[Mb-civic] No Defense For This Insanity - Sebastian Mallaby - Washington Post Op-Ed
William Swiggard
swiggard at comcast.net
Mon May 1 03:53:53 PDT 2006
No Defense For This Insanity
<>
By Sebastian Mallaby
The Washington Post
Monday, May 1, 2006; A19
Team Bush could use some fresh domestic policy. Its talk of tax reform
has fizzled. Its defeat on Social Security has destroyed its hopes of
fixing entitlements. Its feckless energy non-policy has come back to
haunt it. Its tax cuts look ever more untenable as Iraq costs escalate.
Its proposed expansion of health savings accounts is incompetently
muddled. Its bungling of Hurricane Katrina's aftermath is legendary. Its
trampling of civil liberties has been rolled back by the Supreme Court.
Desperate moments call for desperate remedies. President Bush should
seize upon the monstrous Vioxx litigation to champion a cause that he
believes in: the cause of tort reform.
Vioxx, you say? Sticking up for a painkiller that boosts the risk of
heart attack is an unconventional approach to winning votes. But the
Vioxx litigation -- 11,500 lawsuits and counting -- is so crazy and
repulsive that it makes even drug companies look virtuous. It glorifies
prejudice above science as much as Bush's stance on global warming; it
wastes money as grotesquely as Bush's tolerance of pork. Everybody knows
that trial lawyers are Democrats. By grabbing hold of Vioxx, Bush could
do his side some good.
How do the Vioxx lawsuits glorify prejudice? Well, the first case
brought against Merck, the painkiller's manufacturer, concerned a man
who, according to his autopsy, had died of an irregular heartbeat -- a
condition that, unlike heart attacks, is not actually associated with
Vioxx. Moreover, the placebo-controlled trial that linked Vioxx to heart
attacks and led to Merck's voluntary withdrawal of the drug from the
market found no adverse effects until after 18 months; the alleged
victim had taken the medication for only eight months. These scientific
niceties didn't matter to the jury. "Whenever Merck was up there, it was
like wah, wah, wah," one juror told the Wall Street Journal. "We didn't
know what the heck they were talking about."

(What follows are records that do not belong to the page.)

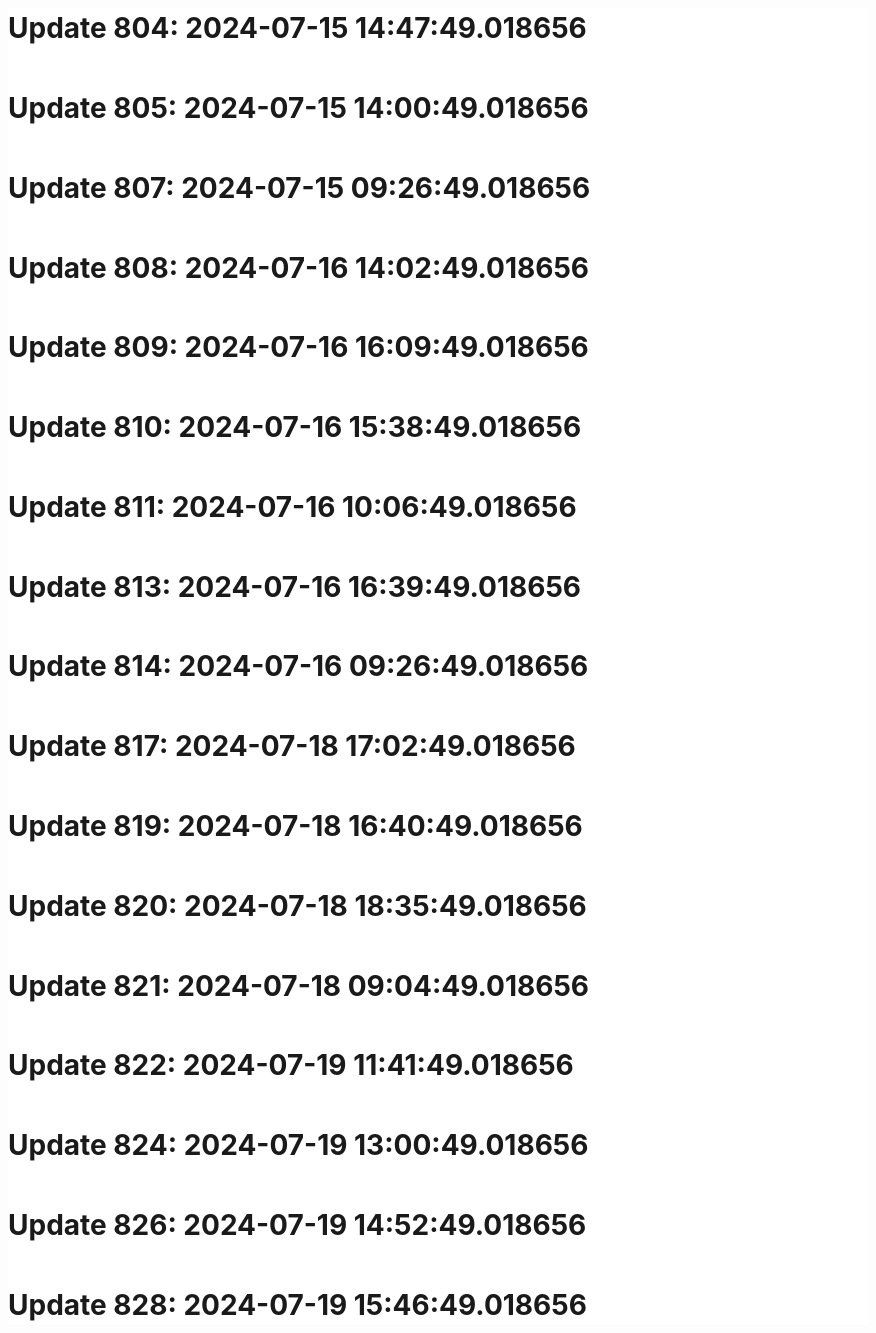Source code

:# Update 804: 2024-07-15 14:47:49.018656

# Update 805: 2024-07-15 14:00:49.018656

# Update 807: 2024-07-15 09:26:49.018656

# Update 808: 2024-07-16 14:02:49.018656

# Update 809: 2024-07-16 16:09:49.018656

# Update 810: 2024-07-16 15:38:49.018656

# Update 811: 2024-07-16 10:06:49.018656

# Update 813: 2024-07-16 16:39:49.018656

# Update 814: 2024-07-16 09:26:49.018656

# Update 817: 2024-07-18 17:02:49.018656

# Update 819: 2024-07-18 16:40:49.018656

# Update 820: 2024-07-18 18:35:49.018656

# Update 821: 2024-07-18 09:04:49.018656

# Update 822: 2024-07-19 11:41:49.018656

# Update 824: 2024-07-19 13:00:49.018656

# Update 826: 2024-07-19 14:52:49.018656

# Update 828: 2024-07-19 15:46:49.018656
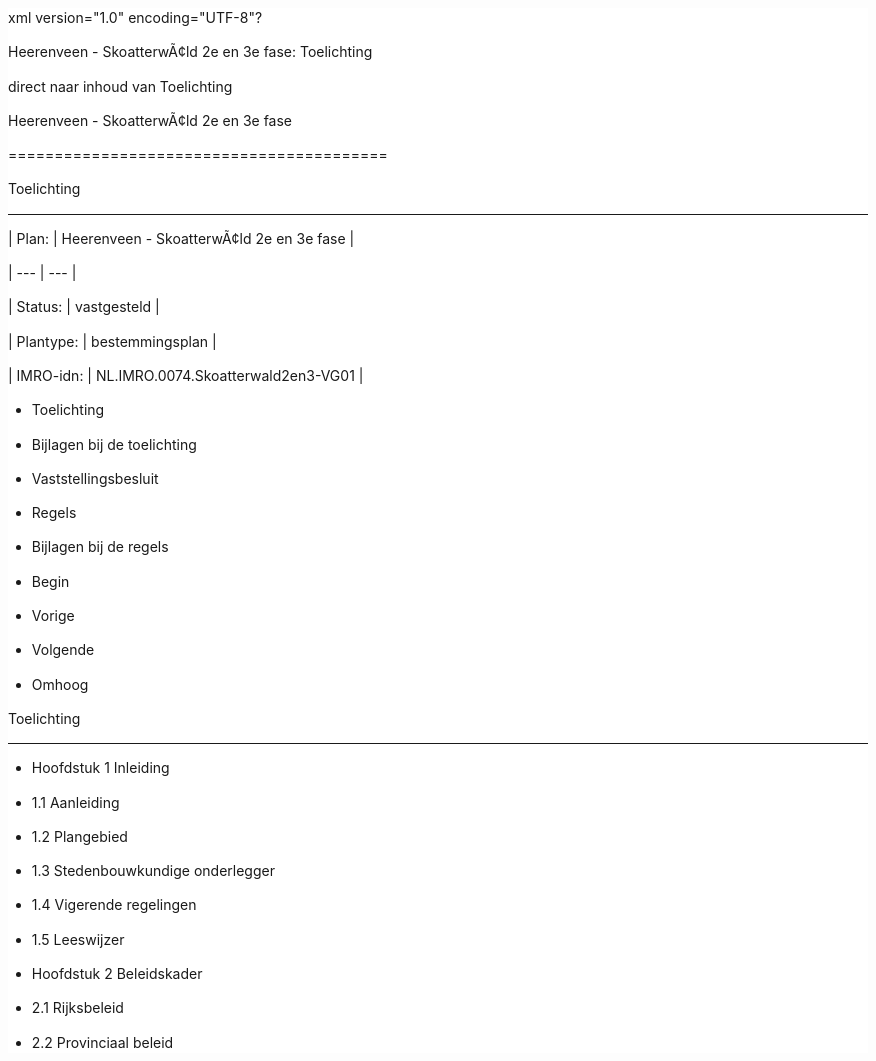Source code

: xml version\="1\.0" encoding\="UTF\-8"?

Heerenveen \- SkoatterwÃ¢ld 2e en 3e fase: Toelichting

direct naar inhoud van Toelichting

Heerenveen \- SkoatterwÃ¢ld 2e en 3e fase

=========================================

Toelichting

-----------

| Plan: | Heerenveen \- SkoatterwÃ¢ld 2e en 3e fase |

| --- | --- |

| Status: | vastgesteld |

| Plantype: | bestemmingsplan |

| IMRO\-idn: | NL.IMRO.0074\.Skoatterwald2en3\-VG01 |

* Toelichting

* Bijlagen bij de toelichting

* Vaststellingsbesluit

* Regels

* Bijlagen bij de regels

* Begin

* Vorige

* Volgende

* Omhoog

Toelichting

-----------

* Hoofdstuk 1 Inleiding

+ 1\.1 Aanleiding

+ 1\.2 Plangebied

+ 1\.3 Stedenbouwkundige onderlegger

+ 1\.4 Vigerende regelingen

+ 1\.5 Leeswijzer

* Hoofdstuk 2 Beleidskader

+ 2\.1 Rijksbeleid

+ 2\.2 Provinciaal beleid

Meanwhile, the jurors had no difficulty understanding Mark Lanier, the
trial attorney and decidedly unscientific Baptist preacher who brought
the lawsuit against Merck. Lanier tickled their vulnerabilities and
vanities, playing on local prejudices against faceless corporations from
the East Coast. Knowing that one juror loved Oprah Winfrey, he
insinuated that finding Merck liable might qualify her to appear on
television. "I can't promise Oprah," he said artfully, but "there are
going to be a lot of people who'll want to know how you had the courage
to do it."
Merck's experience since that first case hasn't always been better. The
company has won three verdicts, but last month it endured a second and
third loss. One involved a 75-year-old diabetic who suffered from
clogged arteries before he began taking Vioxx. The other involved a
71-year-old smoker and veteran of quadruple bypass surgery who had
suffered a heart attack more than a decade before Vioxx even existed.
Far from taking Merck's medicine for the 18 months identified as
dangerous, the smoker had taken it for no more than one month, making
the claimed association with his heart attack all the more implausible.
Ordinary mortals would be embarrassed to demand millions of dollars on
this basis. But the way the trial bar tells it, defiance of science is a
triumph rather than a scandal. "This is the first case in the country
where short-term usage has been found by a jury to be causatory of heart
attacks," exulted the plaintiff's attorney, skirting the question of how
12 laymen can be said to "find" medical causation. "We hope this will go
a long way in dispelling this 18-month science fiction myth," the
mythmaker went on.
Open societies flourish because they are driven by intelligence and
information; the U.S. tort system creates an enclave of idiotic whimsy
in the heart of the most open society in the world. But the Vioxx
litigation does not merely celebrate dumb prejudice. It's
extraordinarily expensive. For this year alone, Merck has set aside a
legal war chest of $685 million. The Vioxx lawsuits could eventually
cost it between $10 billion and $50 billion.
Did those numbers sink in properly? The midpoint of those estimates --
$30 billion -- is six times more than the federal government spends
annually on cancer research. Or, to put it another way, $30 billion is
about five times Merck's annual earnings, meaning that one of the
world's top pharmaceutical research establishments is fighting for
survival. At a time when Americans fret over relative decline in science
and business, it's insane to sink a flagship scientific company in order
to line the pockets of unscrupulous lawyers.
The first politician who says this will be called an enemy of injured
victims, but he or she will also deserve to be called bold and right.
Perhaps the nation could create a pool of scientific jurors -- retired
doctors and such -- to hear medical cases; perhaps it could penalize
lawyers who bring expensive cases that get overturned by higher courts.
Whatever the solution, there's undeniably a problem. The status quo is nuts.